Many prospective PA students get stuck in these questions, developing a "paralysis of the analysis." Instead of finding a good fit and moving forward, they might waste precious weeks or months deliberating over which is the "best" role when they could be spending that same time gaining valuable patient care experience.

But, even with loads of time spent pondering, you won't find a clear cut answer because no single role is best for future PAs.

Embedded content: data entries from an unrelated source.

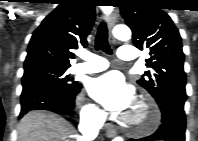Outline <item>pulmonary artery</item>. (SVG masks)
Masks as SVG:
<instances>
[{"label": "pulmonary artery", "mask_w": 198, "mask_h": 141, "mask_svg": "<svg viewBox=\"0 0 198 141\" xmlns=\"http://www.w3.org/2000/svg\"><path fill=\"white\" fill-rule=\"evenodd\" d=\"M80 57L86 62L74 65L70 70L74 74L96 73L105 70L109 66L105 58L92 53H81ZM118 57L126 62L134 61L136 48L130 45L122 46L118 51Z\"/></svg>", "instance_id": "1"}]
</instances>
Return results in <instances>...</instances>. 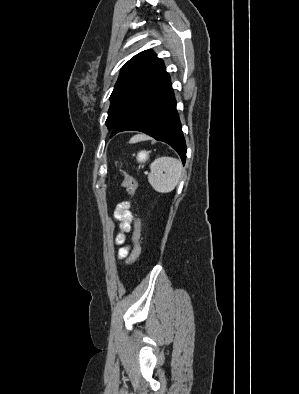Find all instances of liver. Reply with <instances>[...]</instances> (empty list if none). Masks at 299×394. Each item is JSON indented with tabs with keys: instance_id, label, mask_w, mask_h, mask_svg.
<instances>
[{
	"instance_id": "1",
	"label": "liver",
	"mask_w": 299,
	"mask_h": 394,
	"mask_svg": "<svg viewBox=\"0 0 299 394\" xmlns=\"http://www.w3.org/2000/svg\"><path fill=\"white\" fill-rule=\"evenodd\" d=\"M143 138H145V136L138 135V136L133 137L130 142H136V141L143 139Z\"/></svg>"
}]
</instances>
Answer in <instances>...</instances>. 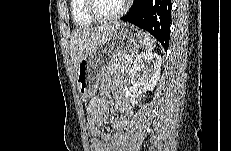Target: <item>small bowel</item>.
<instances>
[{"label":"small bowel","mask_w":231,"mask_h":151,"mask_svg":"<svg viewBox=\"0 0 231 151\" xmlns=\"http://www.w3.org/2000/svg\"><path fill=\"white\" fill-rule=\"evenodd\" d=\"M111 90L117 99L115 107L122 115L112 123L116 130L109 134L101 129V126L109 121V101L104 95L94 97L87 108L88 129L91 134L92 151H119L123 138L124 128L131 116L129 102L124 97L123 89L109 80L101 84V91L105 93Z\"/></svg>","instance_id":"small-bowel-1"}]
</instances>
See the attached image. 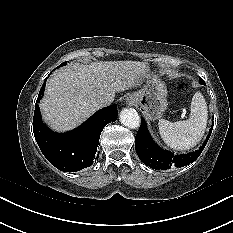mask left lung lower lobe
<instances>
[{
	"instance_id": "left-lung-lower-lobe-1",
	"label": "left lung lower lobe",
	"mask_w": 233,
	"mask_h": 233,
	"mask_svg": "<svg viewBox=\"0 0 233 233\" xmlns=\"http://www.w3.org/2000/svg\"><path fill=\"white\" fill-rule=\"evenodd\" d=\"M212 129L209 130V134L199 150L185 155H175L162 149L153 141L147 130L145 120L141 118V126L135 137V149L140 160L150 168L166 170L173 166L183 167L194 162L200 156L210 138Z\"/></svg>"
}]
</instances>
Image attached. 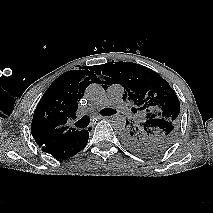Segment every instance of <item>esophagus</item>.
Segmentation results:
<instances>
[{
    "label": "esophagus",
    "mask_w": 213,
    "mask_h": 213,
    "mask_svg": "<svg viewBox=\"0 0 213 213\" xmlns=\"http://www.w3.org/2000/svg\"><path fill=\"white\" fill-rule=\"evenodd\" d=\"M104 118H106V117H104V116H97L96 120H101V119H104ZM91 128H93V124L90 125L87 129L90 130Z\"/></svg>",
    "instance_id": "obj_1"
}]
</instances>
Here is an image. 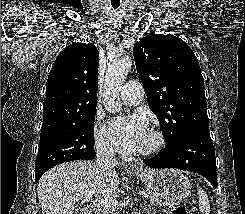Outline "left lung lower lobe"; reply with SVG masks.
I'll return each instance as SVG.
<instances>
[{"mask_svg": "<svg viewBox=\"0 0 245 214\" xmlns=\"http://www.w3.org/2000/svg\"><path fill=\"white\" fill-rule=\"evenodd\" d=\"M154 168H177L204 176L214 188L217 187L215 150L209 129H197L170 148L144 160Z\"/></svg>", "mask_w": 245, "mask_h": 214, "instance_id": "obj_1", "label": "left lung lower lobe"}]
</instances>
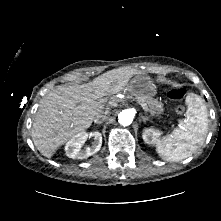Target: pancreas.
<instances>
[{"mask_svg":"<svg viewBox=\"0 0 221 221\" xmlns=\"http://www.w3.org/2000/svg\"><path fill=\"white\" fill-rule=\"evenodd\" d=\"M135 99H137V101L145 103L148 106L149 112L153 116H159L164 111L162 102L152 98L149 95H137Z\"/></svg>","mask_w":221,"mask_h":221,"instance_id":"obj_1","label":"pancreas"}]
</instances>
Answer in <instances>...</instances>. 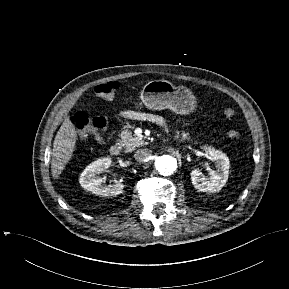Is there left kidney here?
<instances>
[{
    "mask_svg": "<svg viewBox=\"0 0 289 289\" xmlns=\"http://www.w3.org/2000/svg\"><path fill=\"white\" fill-rule=\"evenodd\" d=\"M210 159L216 162L217 171L212 170L206 178L198 169L191 171V181L195 189L201 192L216 193L226 184L229 175V158L211 147H204Z\"/></svg>",
    "mask_w": 289,
    "mask_h": 289,
    "instance_id": "left-kidney-1",
    "label": "left kidney"
}]
</instances>
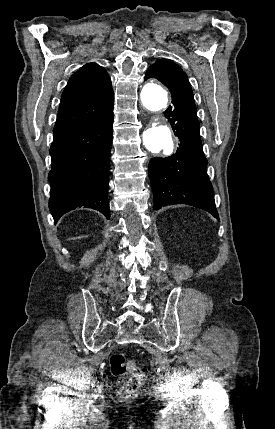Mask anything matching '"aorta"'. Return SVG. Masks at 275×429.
<instances>
[{"instance_id":"aorta-1","label":"aorta","mask_w":275,"mask_h":429,"mask_svg":"<svg viewBox=\"0 0 275 429\" xmlns=\"http://www.w3.org/2000/svg\"><path fill=\"white\" fill-rule=\"evenodd\" d=\"M142 105L149 111H161L167 107L168 93L155 80L147 82L140 94ZM146 149L154 154L163 151L171 154L174 149V137L167 125L153 123L142 135Z\"/></svg>"}]
</instances>
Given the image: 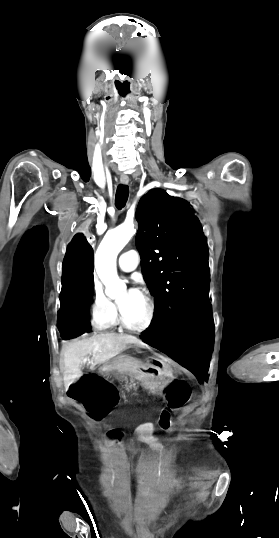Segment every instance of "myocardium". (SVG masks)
<instances>
[{"label": "myocardium", "mask_w": 279, "mask_h": 538, "mask_svg": "<svg viewBox=\"0 0 279 538\" xmlns=\"http://www.w3.org/2000/svg\"><path fill=\"white\" fill-rule=\"evenodd\" d=\"M96 227L97 228L103 227V223L99 222L96 225ZM131 235H133V234H131ZM135 293L139 294L145 300L146 305H147V317H146L144 323L142 325L138 326V327L130 325L128 323L125 315H124L121 303L117 300L118 322L128 332L134 333V334H141V333L146 332L152 326V324L154 322V319H155V304L153 302V299L151 298V296L147 292H145V291H135Z\"/></svg>", "instance_id": "obj_1"}]
</instances>
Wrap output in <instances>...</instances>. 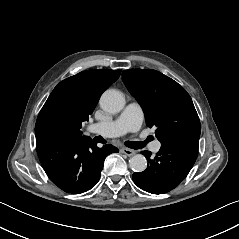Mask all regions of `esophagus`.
<instances>
[{"mask_svg":"<svg viewBox=\"0 0 239 239\" xmlns=\"http://www.w3.org/2000/svg\"><path fill=\"white\" fill-rule=\"evenodd\" d=\"M120 152L126 154L127 156H133L136 153L134 150L128 148H122Z\"/></svg>","mask_w":239,"mask_h":239,"instance_id":"1","label":"esophagus"}]
</instances>
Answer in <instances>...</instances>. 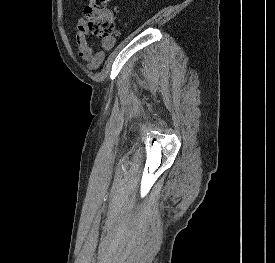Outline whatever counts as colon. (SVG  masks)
<instances>
[{"label": "colon", "instance_id": "colon-1", "mask_svg": "<svg viewBox=\"0 0 275 263\" xmlns=\"http://www.w3.org/2000/svg\"><path fill=\"white\" fill-rule=\"evenodd\" d=\"M109 2L110 0H86L83 9L86 29L104 41L117 35L115 25L107 15Z\"/></svg>", "mask_w": 275, "mask_h": 263}]
</instances>
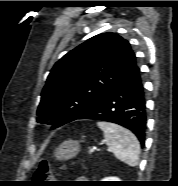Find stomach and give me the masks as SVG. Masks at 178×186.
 Masks as SVG:
<instances>
[{"mask_svg":"<svg viewBox=\"0 0 178 186\" xmlns=\"http://www.w3.org/2000/svg\"><path fill=\"white\" fill-rule=\"evenodd\" d=\"M80 151L78 141L67 140L61 143L54 152V157L57 160H68L75 157Z\"/></svg>","mask_w":178,"mask_h":186,"instance_id":"1","label":"stomach"}]
</instances>
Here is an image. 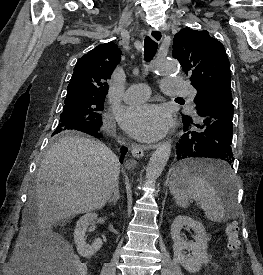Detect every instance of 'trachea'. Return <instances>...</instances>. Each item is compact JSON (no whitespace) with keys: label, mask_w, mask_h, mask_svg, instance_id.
<instances>
[{"label":"trachea","mask_w":263,"mask_h":275,"mask_svg":"<svg viewBox=\"0 0 263 275\" xmlns=\"http://www.w3.org/2000/svg\"><path fill=\"white\" fill-rule=\"evenodd\" d=\"M158 48V44L149 36L145 37L144 40V60L149 62L154 57Z\"/></svg>","instance_id":"trachea-1"}]
</instances>
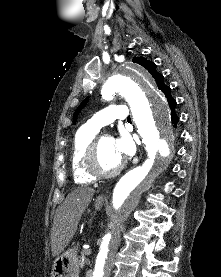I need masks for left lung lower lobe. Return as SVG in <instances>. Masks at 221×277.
<instances>
[{"mask_svg":"<svg viewBox=\"0 0 221 277\" xmlns=\"http://www.w3.org/2000/svg\"><path fill=\"white\" fill-rule=\"evenodd\" d=\"M163 93L165 94L167 101L169 103L170 109H171V115H172V122L175 124V126L177 125L178 122V117L175 114V107H176V101L173 99V97L171 96V88L170 87H166L163 90Z\"/></svg>","mask_w":221,"mask_h":277,"instance_id":"obj_1","label":"left lung lower lobe"}]
</instances>
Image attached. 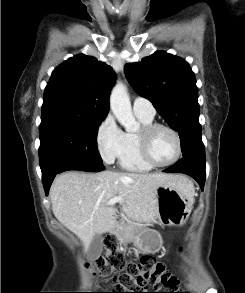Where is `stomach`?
<instances>
[{
  "mask_svg": "<svg viewBox=\"0 0 245 293\" xmlns=\"http://www.w3.org/2000/svg\"><path fill=\"white\" fill-rule=\"evenodd\" d=\"M156 199L157 218L161 225H182L192 210L193 199L172 185L159 186ZM132 242L143 253H155L162 245V237L156 230L144 229L133 235Z\"/></svg>",
  "mask_w": 245,
  "mask_h": 293,
  "instance_id": "0dacf381",
  "label": "stomach"
}]
</instances>
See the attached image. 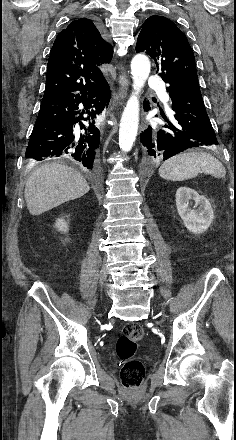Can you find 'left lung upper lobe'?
<instances>
[{"label":"left lung upper lobe","mask_w":236,"mask_h":440,"mask_svg":"<svg viewBox=\"0 0 236 440\" xmlns=\"http://www.w3.org/2000/svg\"><path fill=\"white\" fill-rule=\"evenodd\" d=\"M136 52L147 53L157 72L169 86L167 91L183 82H198L195 58L185 34L168 18L151 16L142 25Z\"/></svg>","instance_id":"5c2ea615"}]
</instances>
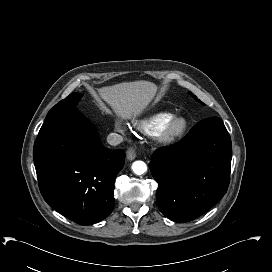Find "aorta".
Listing matches in <instances>:
<instances>
[{"label": "aorta", "instance_id": "762f6f07", "mask_svg": "<svg viewBox=\"0 0 272 272\" xmlns=\"http://www.w3.org/2000/svg\"><path fill=\"white\" fill-rule=\"evenodd\" d=\"M132 170L137 175H142L147 171V165L143 161H135L132 164Z\"/></svg>", "mask_w": 272, "mask_h": 272}]
</instances>
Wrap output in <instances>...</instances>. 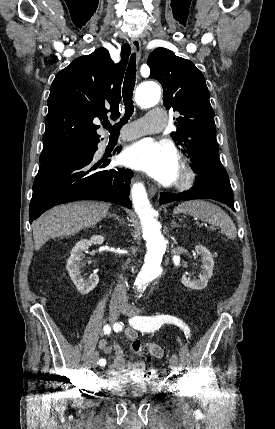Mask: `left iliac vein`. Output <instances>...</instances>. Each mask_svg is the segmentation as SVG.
I'll list each match as a JSON object with an SVG mask.
<instances>
[{"label":"left iliac vein","mask_w":275,"mask_h":429,"mask_svg":"<svg viewBox=\"0 0 275 429\" xmlns=\"http://www.w3.org/2000/svg\"><path fill=\"white\" fill-rule=\"evenodd\" d=\"M140 310L136 307V306H131V305H125L122 308V313L128 315V316H136L137 314H139ZM178 356L176 354H173L170 357L169 360V364L172 370H176L178 367Z\"/></svg>","instance_id":"4c4485c4"}]
</instances>
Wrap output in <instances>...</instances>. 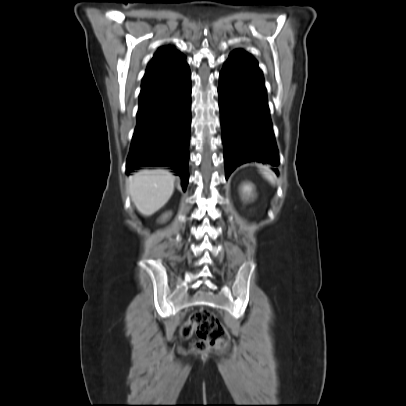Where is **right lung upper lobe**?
I'll return each instance as SVG.
<instances>
[{"label": "right lung upper lobe", "instance_id": "cb5924a9", "mask_svg": "<svg viewBox=\"0 0 406 406\" xmlns=\"http://www.w3.org/2000/svg\"><path fill=\"white\" fill-rule=\"evenodd\" d=\"M187 66L185 56L170 46H164L151 59L143 77L141 91L155 87Z\"/></svg>", "mask_w": 406, "mask_h": 406}]
</instances>
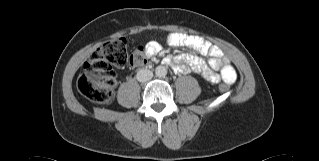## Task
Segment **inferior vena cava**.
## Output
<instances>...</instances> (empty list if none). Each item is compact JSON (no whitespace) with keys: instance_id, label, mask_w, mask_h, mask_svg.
Returning <instances> with one entry per match:
<instances>
[{"instance_id":"obj_1","label":"inferior vena cava","mask_w":319,"mask_h":161,"mask_svg":"<svg viewBox=\"0 0 319 161\" xmlns=\"http://www.w3.org/2000/svg\"><path fill=\"white\" fill-rule=\"evenodd\" d=\"M153 77V72L148 69H141L137 72L136 78L139 82H147Z\"/></svg>"}]
</instances>
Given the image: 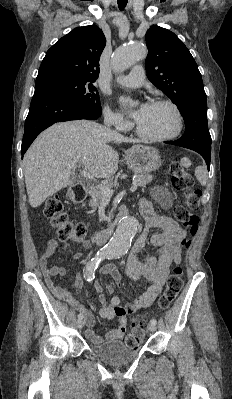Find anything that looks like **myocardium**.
I'll return each instance as SVG.
<instances>
[{
    "instance_id": "1",
    "label": "myocardium",
    "mask_w": 232,
    "mask_h": 399,
    "mask_svg": "<svg viewBox=\"0 0 232 399\" xmlns=\"http://www.w3.org/2000/svg\"><path fill=\"white\" fill-rule=\"evenodd\" d=\"M148 105H168V106H170L174 110L175 115H176V128L171 134L161 136V137H152V136H148V135L144 134L135 122V123H133V128H134V132L138 138H140L143 141L149 142V143H161V142H167V141L173 140L181 134V132L183 130V126H184V121H183L182 112H181L180 108L178 107V105H176L172 101L164 100V99H152L149 101Z\"/></svg>"
}]
</instances>
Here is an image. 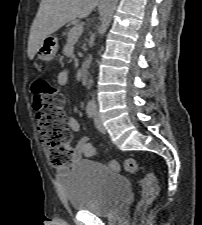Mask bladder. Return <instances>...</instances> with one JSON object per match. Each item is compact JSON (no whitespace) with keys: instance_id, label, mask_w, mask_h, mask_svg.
Here are the masks:
<instances>
[{"instance_id":"obj_1","label":"bladder","mask_w":202,"mask_h":225,"mask_svg":"<svg viewBox=\"0 0 202 225\" xmlns=\"http://www.w3.org/2000/svg\"><path fill=\"white\" fill-rule=\"evenodd\" d=\"M62 187L69 208L102 217L119 211L132 184L106 165L81 159L63 176Z\"/></svg>"}]
</instances>
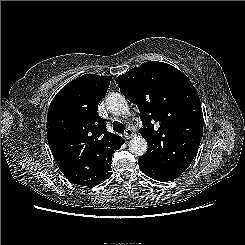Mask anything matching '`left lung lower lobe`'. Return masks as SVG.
<instances>
[{
  "mask_svg": "<svg viewBox=\"0 0 245 245\" xmlns=\"http://www.w3.org/2000/svg\"><path fill=\"white\" fill-rule=\"evenodd\" d=\"M138 164H139L141 171L145 175H147L148 177L152 179L161 181V182L172 181L181 175V173L168 171V170H164V169L149 165L143 161H140L139 159H138Z\"/></svg>",
  "mask_w": 245,
  "mask_h": 245,
  "instance_id": "obj_1",
  "label": "left lung lower lobe"
}]
</instances>
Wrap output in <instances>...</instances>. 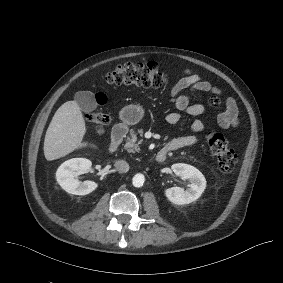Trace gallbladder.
<instances>
[{
  "label": "gallbladder",
  "mask_w": 283,
  "mask_h": 283,
  "mask_svg": "<svg viewBox=\"0 0 283 283\" xmlns=\"http://www.w3.org/2000/svg\"><path fill=\"white\" fill-rule=\"evenodd\" d=\"M75 101L84 112H91L96 109L95 96L90 91H79L75 94Z\"/></svg>",
  "instance_id": "obj_1"
}]
</instances>
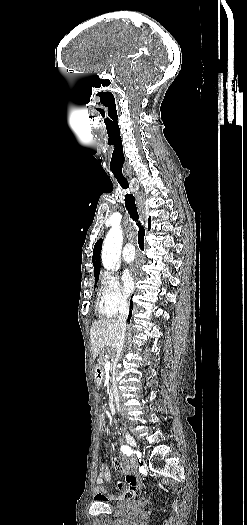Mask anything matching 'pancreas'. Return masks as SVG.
Segmentation results:
<instances>
[{
  "label": "pancreas",
  "mask_w": 247,
  "mask_h": 525,
  "mask_svg": "<svg viewBox=\"0 0 247 525\" xmlns=\"http://www.w3.org/2000/svg\"><path fill=\"white\" fill-rule=\"evenodd\" d=\"M99 358H100V364H104L103 355H99ZM105 361H106V359H105ZM111 369H114V367H111Z\"/></svg>",
  "instance_id": "cf45deb5"
}]
</instances>
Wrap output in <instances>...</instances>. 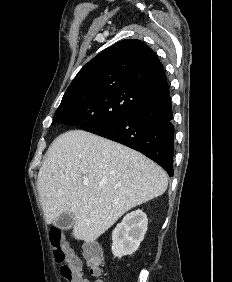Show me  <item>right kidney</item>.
Wrapping results in <instances>:
<instances>
[{
  "mask_svg": "<svg viewBox=\"0 0 232 282\" xmlns=\"http://www.w3.org/2000/svg\"><path fill=\"white\" fill-rule=\"evenodd\" d=\"M148 219L142 210L127 214L112 232V253L121 258L131 255L140 246L147 231Z\"/></svg>",
  "mask_w": 232,
  "mask_h": 282,
  "instance_id": "1",
  "label": "right kidney"
}]
</instances>
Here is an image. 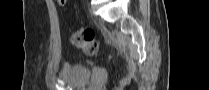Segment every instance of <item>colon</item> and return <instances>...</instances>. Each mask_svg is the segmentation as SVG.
Returning <instances> with one entry per match:
<instances>
[{
	"label": "colon",
	"instance_id": "obj_1",
	"mask_svg": "<svg viewBox=\"0 0 209 90\" xmlns=\"http://www.w3.org/2000/svg\"><path fill=\"white\" fill-rule=\"evenodd\" d=\"M65 2V0H61L62 5ZM71 42L87 55H93L98 51V40L96 38L95 32L90 28L76 29L71 36Z\"/></svg>",
	"mask_w": 209,
	"mask_h": 90
}]
</instances>
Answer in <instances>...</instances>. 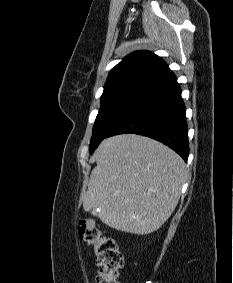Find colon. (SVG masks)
Listing matches in <instances>:
<instances>
[{
  "label": "colon",
  "instance_id": "obj_1",
  "mask_svg": "<svg viewBox=\"0 0 233 283\" xmlns=\"http://www.w3.org/2000/svg\"><path fill=\"white\" fill-rule=\"evenodd\" d=\"M80 237L94 247L98 275L96 283H118V272L123 266V256L116 241L106 236L99 224L91 218L80 221Z\"/></svg>",
  "mask_w": 233,
  "mask_h": 283
}]
</instances>
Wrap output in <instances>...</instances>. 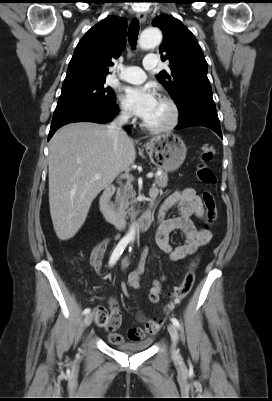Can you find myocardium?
<instances>
[{
  "label": "myocardium",
  "mask_w": 272,
  "mask_h": 401,
  "mask_svg": "<svg viewBox=\"0 0 272 401\" xmlns=\"http://www.w3.org/2000/svg\"><path fill=\"white\" fill-rule=\"evenodd\" d=\"M163 102H165L170 108V119L161 125H151L146 123L144 120L141 122V126L143 129L154 132V133H161V132H168L173 130L180 121V109L176 101L168 96V95H160L159 98Z\"/></svg>",
  "instance_id": "f54148a6"
}]
</instances>
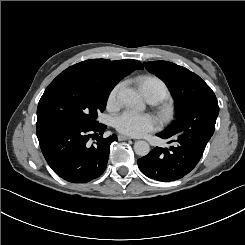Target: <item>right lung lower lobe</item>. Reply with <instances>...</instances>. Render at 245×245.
I'll return each instance as SVG.
<instances>
[{"mask_svg":"<svg viewBox=\"0 0 245 245\" xmlns=\"http://www.w3.org/2000/svg\"><path fill=\"white\" fill-rule=\"evenodd\" d=\"M106 128L101 123L48 124L37 127L36 133L47 163L59 177L71 183H87L103 174L110 145L118 140L115 134L103 138ZM98 134L101 136L90 146L89 139Z\"/></svg>","mask_w":245,"mask_h":245,"instance_id":"1","label":"right lung lower lobe"}]
</instances>
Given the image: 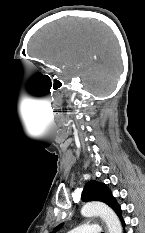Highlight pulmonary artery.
Masks as SVG:
<instances>
[{
	"label": "pulmonary artery",
	"instance_id": "e3ab8cb5",
	"mask_svg": "<svg viewBox=\"0 0 145 233\" xmlns=\"http://www.w3.org/2000/svg\"><path fill=\"white\" fill-rule=\"evenodd\" d=\"M100 227L96 224L88 223L79 227H76L68 233H99L100 232Z\"/></svg>",
	"mask_w": 145,
	"mask_h": 233
}]
</instances>
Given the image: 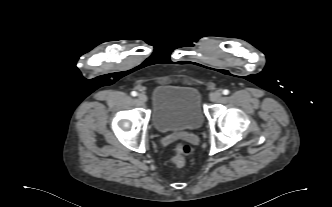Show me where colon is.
Masks as SVG:
<instances>
[{
  "label": "colon",
  "mask_w": 332,
  "mask_h": 207,
  "mask_svg": "<svg viewBox=\"0 0 332 207\" xmlns=\"http://www.w3.org/2000/svg\"><path fill=\"white\" fill-rule=\"evenodd\" d=\"M174 156L172 162L174 165L181 167L184 165L186 158L192 155V146L184 141H179L173 146Z\"/></svg>",
  "instance_id": "5ec220e1"
}]
</instances>
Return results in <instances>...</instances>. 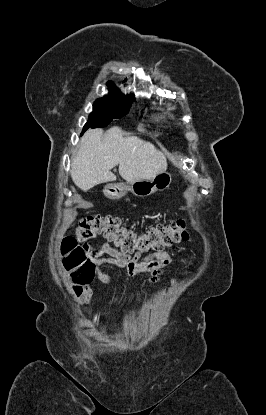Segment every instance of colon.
I'll return each mask as SVG.
<instances>
[{
  "mask_svg": "<svg viewBox=\"0 0 266 415\" xmlns=\"http://www.w3.org/2000/svg\"><path fill=\"white\" fill-rule=\"evenodd\" d=\"M97 236H102L117 246L122 253L163 250L174 243L188 239L185 222L175 220L159 224L143 233H136L122 225L113 216L90 215L78 219L74 236H68L61 243L64 268L75 285L76 292L89 284L96 273V264L88 246L80 245Z\"/></svg>",
  "mask_w": 266,
  "mask_h": 415,
  "instance_id": "5ec220e1",
  "label": "colon"
}]
</instances>
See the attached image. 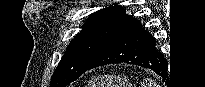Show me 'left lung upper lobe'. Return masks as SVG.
<instances>
[{
    "label": "left lung upper lobe",
    "mask_w": 205,
    "mask_h": 87,
    "mask_svg": "<svg viewBox=\"0 0 205 87\" xmlns=\"http://www.w3.org/2000/svg\"><path fill=\"white\" fill-rule=\"evenodd\" d=\"M126 16L125 9L117 5L93 13L68 45L52 76L51 87H65L80 77Z\"/></svg>",
    "instance_id": "left-lung-upper-lobe-1"
}]
</instances>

Roles, even with the same job title, can vary widely between employers or by the type of facility within which you work. And the hundreds of PA programs out there do not uniformly prefer one pre-PA position over another.

However, there are two aspects of a role that are most important to consider when choosing a patient care experience position: the ability to gain hours and the level of responsibility.

First-tier considerations

The ability to gain experience hours may seem obvious, but it's not uncommon for a future PA to dive headlong into a certification course, come out fully certified (e.g., as an EMT or CNA), and then struggle to find work or even volunteer opportunities with their certification.

Quantity isn't everything when it comes to patient care experience, but from a PA program's standpoint, a more significant number of hours on your application means more opportunities for you to grow your skills in managing patients and gain a more comprehensive understanding of the larger medical system.

So the ability to gain experience in any role you select should be a primary guideline for choosing a position. And starting your search in this way is fully laid out in this prior article.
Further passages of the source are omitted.